***** Page extract

Land-use reports called unrealistic

Subheading

By Kevin Clerici/Reporter Staff


Two land-use reports urging Vacaville to meet future housing needs within current city boundaries received a lukewarm response on Tuesday from the Planning Commission, which called the reports unrealistic.

What began as a study session with city staff briefing the commission on the reports' content turned into a lengthy, emotional debate with several groups - including open space advocates, the reports authors, local developers and members of the community - all sharing views, either for or against, the anti-growth documents.

Both reports push alternatives to the city's proposed visioning plan, which calls for the annexation of 4,000 acres over the next two decades to meet state-mandated housing goals of 12,400 additional units.

The commission approved this visioning plan, titled "Vision 2025," in February.

The reports, city staff explained, urge Vacaville to become more compact - with jobs and housing in proximity - allowing residents to work near where they live. "The essence is build up and not out," said Ron Rowland, community development director.

Rowland's conclusion: infill alone will not meet the city's objectives for housing and employment.

That's when the debate became heated.

Natalie DuMont, a representative of the Greenbelt Alliance, a Bay Area-based conservation group, authored one of the reports, titled "Vacaville at a Crossroad: The path to smart growth or the highway to sprawl?"

DuMont urged the city to build more apartments and similar multi-story, high density housing in open plots within current limits, without developing huge tracts of surrounding open space.

Commissioner Chuck Dimmick rebutted that developers are wary of such projects in the limited small parcels scattered around the city. "No one on the panel disagrees with infill," he said. "But it's unrealistic as a strategy alone - we would effectively kill growth in Vacaville."

DuMont and those who followed her focused on the section of the city's vision statement that calls for 1,500 acres west of town along Pleasants Valley Road near I-80 to be annexed to build a golf course, corporate offices and 1,300 luxury homes. Another 1,400 acres east of the city at Leisure Town Road along I-80 would be annexed for a similar project.

Rowland argued that annexation of unincorporated lands is needed to satisfy the mandated housing burden and that more apartments have been built in the last five years than single-family homes.

**********

Job 1
Which people does the land-use article name, including its byline?
Job 2
Reproduce the part of the land-use article starting at "The commission approved" and ending at "housing and employment.".
The records aren't needed for anything here.

***** Extracted records

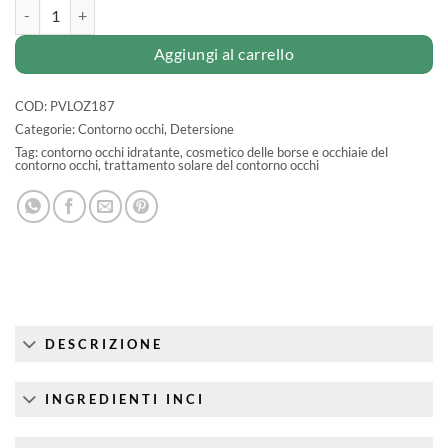
LOZIONE detergente struccante all'AZULENE quantità
Aggiungi al carrello
COD:
PVLOZ187
Categorie:
Contorno occhi
,
Detersione
Tag:
contorno occhi idratante
,
cosmetico delle borse e occhiaie del
contorno occhi
,
trattamento solare del contorno occhi
DESCRIZIONE
INGREDIENTI INCI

**********

Solution 1
Kevin Clerici
Ron Rowland
Natalie DuMont
Chuck Dimmick

Solution 2
The commission approved this visioning plan, titled "Vision 2025," in February.

The reports, city staff explained, urge Vacaville to become more compact - with jobs and housing in proximity - allowing residents to work near where they live. "The essence is build up and not out," said Ron Rowland, community development director.

Rowland's conclusion: infill alone will not meet the city's objectives for housing and employment.